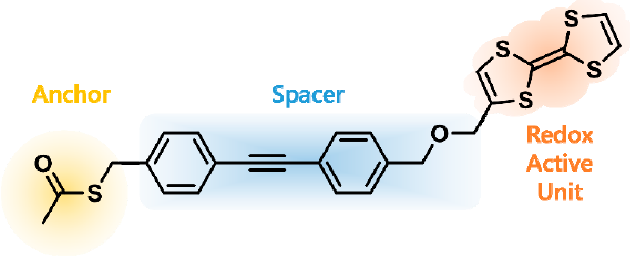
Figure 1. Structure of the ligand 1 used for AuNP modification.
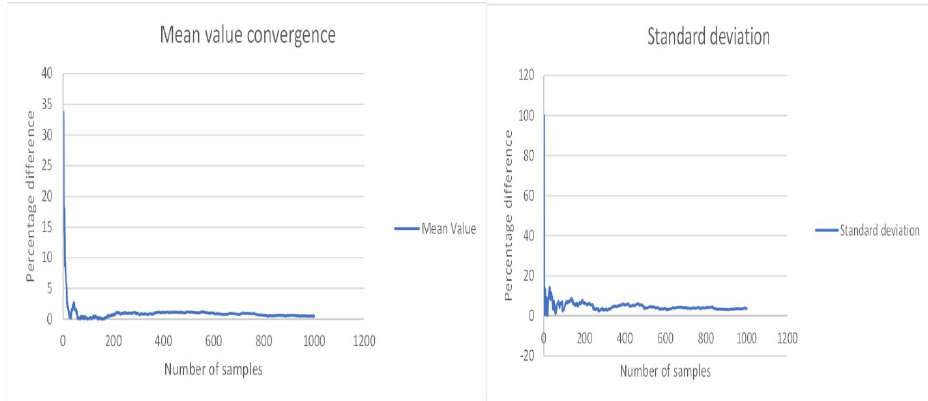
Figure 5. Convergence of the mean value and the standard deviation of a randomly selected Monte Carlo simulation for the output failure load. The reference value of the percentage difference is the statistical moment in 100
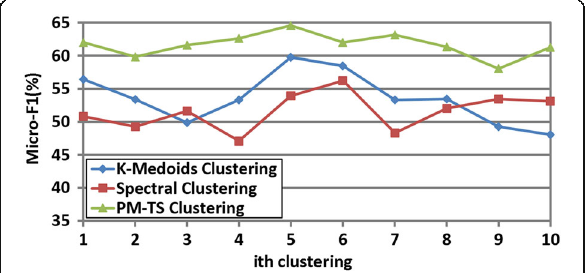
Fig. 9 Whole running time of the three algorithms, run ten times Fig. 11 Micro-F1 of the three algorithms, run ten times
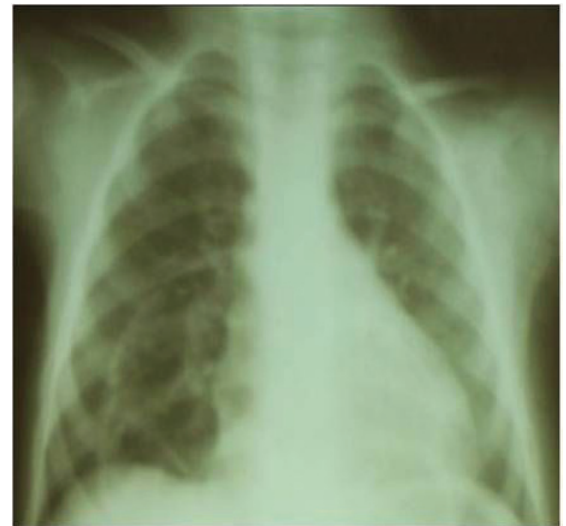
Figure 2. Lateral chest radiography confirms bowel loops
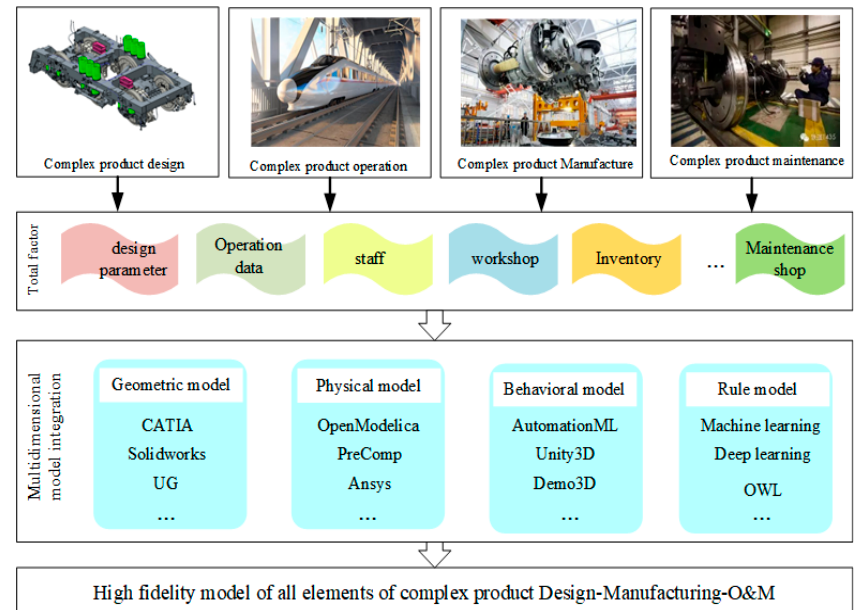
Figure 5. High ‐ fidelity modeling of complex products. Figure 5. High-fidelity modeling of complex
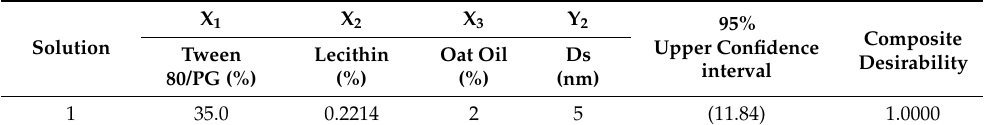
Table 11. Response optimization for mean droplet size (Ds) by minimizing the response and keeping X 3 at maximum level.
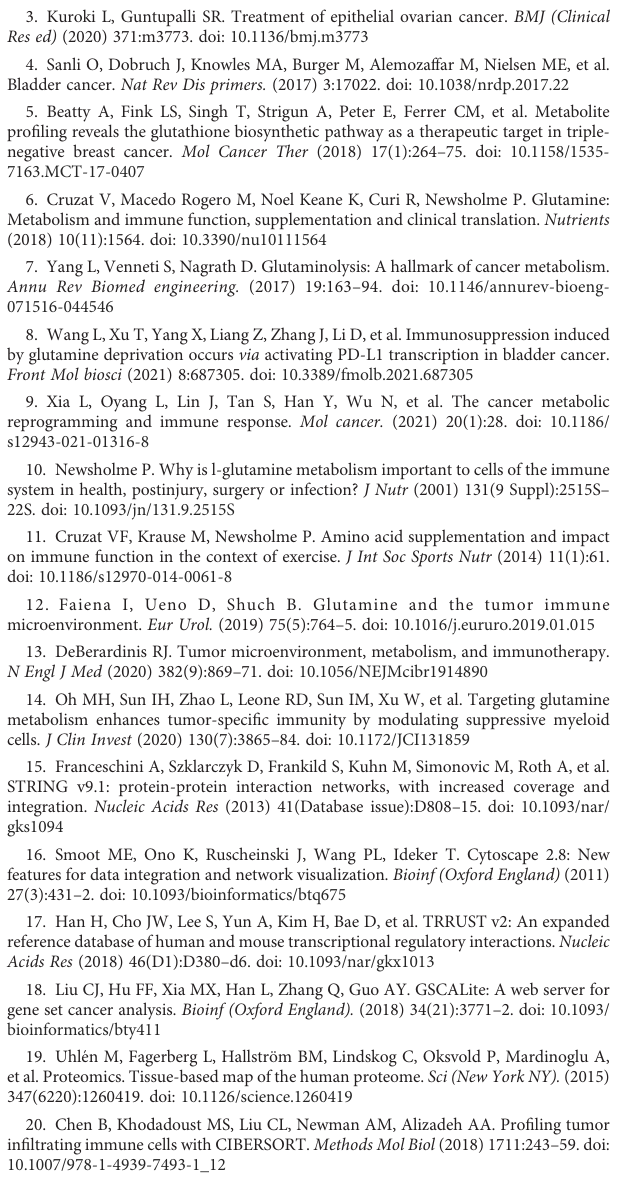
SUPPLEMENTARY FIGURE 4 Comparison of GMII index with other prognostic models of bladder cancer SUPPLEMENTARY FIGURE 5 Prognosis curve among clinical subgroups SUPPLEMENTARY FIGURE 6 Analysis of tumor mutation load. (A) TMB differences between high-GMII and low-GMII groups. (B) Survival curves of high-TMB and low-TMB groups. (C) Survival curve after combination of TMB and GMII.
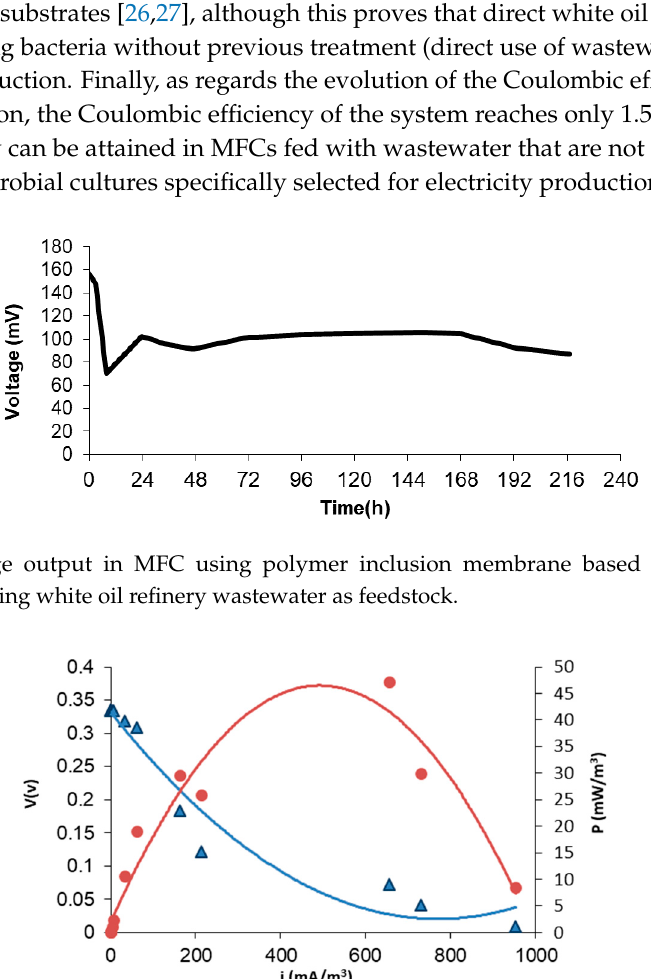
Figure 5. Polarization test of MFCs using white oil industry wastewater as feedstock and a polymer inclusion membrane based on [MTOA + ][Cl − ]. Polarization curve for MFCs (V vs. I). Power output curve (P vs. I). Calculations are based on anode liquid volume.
- - -
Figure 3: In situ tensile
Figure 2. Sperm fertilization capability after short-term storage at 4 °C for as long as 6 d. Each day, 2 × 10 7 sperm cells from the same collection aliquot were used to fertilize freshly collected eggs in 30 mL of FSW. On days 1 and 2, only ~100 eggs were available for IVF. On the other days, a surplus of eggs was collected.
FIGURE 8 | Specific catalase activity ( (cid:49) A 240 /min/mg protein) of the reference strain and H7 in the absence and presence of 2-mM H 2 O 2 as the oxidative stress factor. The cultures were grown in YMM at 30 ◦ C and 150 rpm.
- - -
• DIRECTIONS:
Look through the entries above, and wherever a line holds the word "reference", copy it.

• ANSWER TO THE EXERCISE:
Figure 5. Convergence of the mean value and the standard deviation of a randomly selected Monte Carlo simulation for the output failure load. The reference value of the percentage difference is the statistical moment in 100
FIGURE 8 | Specific catalase activity ( (cid:49) A 240 /min/mg protein) of the reference strain and H7 in the absence and presence of 2-mM H 2 O 2 as the oxidative stress factor. The cultures were grown in YMM at 30 ◦ C and 150 rpm.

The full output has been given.